Records from a dataset
☆ ☆ ☆ ☆ ☆

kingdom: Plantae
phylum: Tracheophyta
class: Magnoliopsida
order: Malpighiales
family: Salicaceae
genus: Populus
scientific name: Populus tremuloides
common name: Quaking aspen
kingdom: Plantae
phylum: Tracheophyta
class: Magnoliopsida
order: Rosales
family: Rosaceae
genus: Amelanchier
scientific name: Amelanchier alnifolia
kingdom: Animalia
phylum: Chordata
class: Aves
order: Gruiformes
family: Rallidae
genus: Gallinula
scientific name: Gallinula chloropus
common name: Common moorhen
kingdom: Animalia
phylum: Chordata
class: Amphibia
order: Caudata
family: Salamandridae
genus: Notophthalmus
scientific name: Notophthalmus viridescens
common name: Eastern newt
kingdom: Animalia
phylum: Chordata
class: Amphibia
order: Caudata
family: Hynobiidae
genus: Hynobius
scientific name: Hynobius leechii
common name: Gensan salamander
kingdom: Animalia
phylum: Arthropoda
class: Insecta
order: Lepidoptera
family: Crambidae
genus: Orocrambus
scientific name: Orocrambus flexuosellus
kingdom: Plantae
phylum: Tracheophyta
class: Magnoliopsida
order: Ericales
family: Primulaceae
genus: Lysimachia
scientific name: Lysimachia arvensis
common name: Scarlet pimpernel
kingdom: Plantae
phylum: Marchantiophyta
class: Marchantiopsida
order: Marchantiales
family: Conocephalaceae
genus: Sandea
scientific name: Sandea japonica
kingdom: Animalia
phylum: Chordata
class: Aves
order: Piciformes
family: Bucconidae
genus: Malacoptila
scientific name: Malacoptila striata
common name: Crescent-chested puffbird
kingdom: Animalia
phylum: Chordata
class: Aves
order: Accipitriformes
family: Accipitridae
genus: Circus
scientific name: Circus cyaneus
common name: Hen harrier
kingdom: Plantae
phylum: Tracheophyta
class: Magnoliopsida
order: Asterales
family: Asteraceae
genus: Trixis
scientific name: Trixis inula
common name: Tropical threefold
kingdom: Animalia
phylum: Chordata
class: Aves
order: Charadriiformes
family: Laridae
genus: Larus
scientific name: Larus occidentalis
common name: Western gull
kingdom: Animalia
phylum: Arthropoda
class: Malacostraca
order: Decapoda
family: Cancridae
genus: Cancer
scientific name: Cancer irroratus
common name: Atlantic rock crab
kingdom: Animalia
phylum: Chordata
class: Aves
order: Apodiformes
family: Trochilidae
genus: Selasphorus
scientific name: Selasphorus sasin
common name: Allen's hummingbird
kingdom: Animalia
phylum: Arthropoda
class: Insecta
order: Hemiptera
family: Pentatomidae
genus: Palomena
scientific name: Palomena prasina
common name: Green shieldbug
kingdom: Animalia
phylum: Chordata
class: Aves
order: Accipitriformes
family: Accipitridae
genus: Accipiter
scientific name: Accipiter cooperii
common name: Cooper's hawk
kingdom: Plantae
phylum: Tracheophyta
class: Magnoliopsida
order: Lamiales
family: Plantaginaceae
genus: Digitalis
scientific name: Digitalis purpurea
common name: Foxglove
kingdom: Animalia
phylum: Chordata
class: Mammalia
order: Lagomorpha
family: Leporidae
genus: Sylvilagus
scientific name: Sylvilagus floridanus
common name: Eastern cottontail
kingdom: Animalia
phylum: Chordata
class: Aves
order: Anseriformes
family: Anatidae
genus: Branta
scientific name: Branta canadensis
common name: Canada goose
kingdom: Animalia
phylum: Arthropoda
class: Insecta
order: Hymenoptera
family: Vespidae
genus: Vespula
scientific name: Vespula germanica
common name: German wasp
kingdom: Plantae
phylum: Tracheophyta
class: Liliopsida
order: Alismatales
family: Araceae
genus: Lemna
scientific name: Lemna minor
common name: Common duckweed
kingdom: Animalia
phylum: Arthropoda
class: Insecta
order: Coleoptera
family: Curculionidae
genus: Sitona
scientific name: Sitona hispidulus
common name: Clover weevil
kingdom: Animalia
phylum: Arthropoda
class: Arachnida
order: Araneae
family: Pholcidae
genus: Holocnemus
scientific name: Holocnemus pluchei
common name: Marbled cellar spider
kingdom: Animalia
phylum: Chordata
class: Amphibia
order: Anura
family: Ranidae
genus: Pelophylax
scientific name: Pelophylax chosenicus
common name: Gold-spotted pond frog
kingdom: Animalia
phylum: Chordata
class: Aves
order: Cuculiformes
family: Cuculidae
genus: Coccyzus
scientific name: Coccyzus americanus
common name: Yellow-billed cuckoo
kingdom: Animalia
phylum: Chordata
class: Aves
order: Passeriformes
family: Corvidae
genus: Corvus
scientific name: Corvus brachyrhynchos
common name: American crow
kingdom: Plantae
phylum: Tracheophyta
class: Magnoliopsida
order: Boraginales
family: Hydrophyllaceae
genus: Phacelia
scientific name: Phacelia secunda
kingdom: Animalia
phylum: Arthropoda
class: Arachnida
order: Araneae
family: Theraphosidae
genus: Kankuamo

☆ ☆ ☆ ☆ ☆

**Task details**
Please copy the lines of the listing word for word, starting at the line that contains "common name: Marbled cellar spider" and ending at the line that contains "order: Boraginales", with both of those lines included.

**Task solution**
common name: Marbled cellar spider
kingdom: Animalia
phylum: Chordata
class: Amphibia
order: Anura
family: Ranidae
genus: Pelophylax
scientific name: Pelophylax chosenicus
common name: Gold-spotted pond frog
kingdom: Animalia
phylum: Chordata
class: Aves
order: Cuculiformes
family: Cuculidae
genus: Coccyzus
scientific name: Coccyzus americanus
common name: Yellow-billed cuckoo
kingdom: Animalia
phylum: Chordata
class: Aves
order: Passeriformes
family: Corvidae
genus: Corvus
scientific name: Corvus brachyrhynchos
common name: American crow
kingdom: Plantae
phylum: Tracheophyta
class: Magnoliopsida
order: Boraginales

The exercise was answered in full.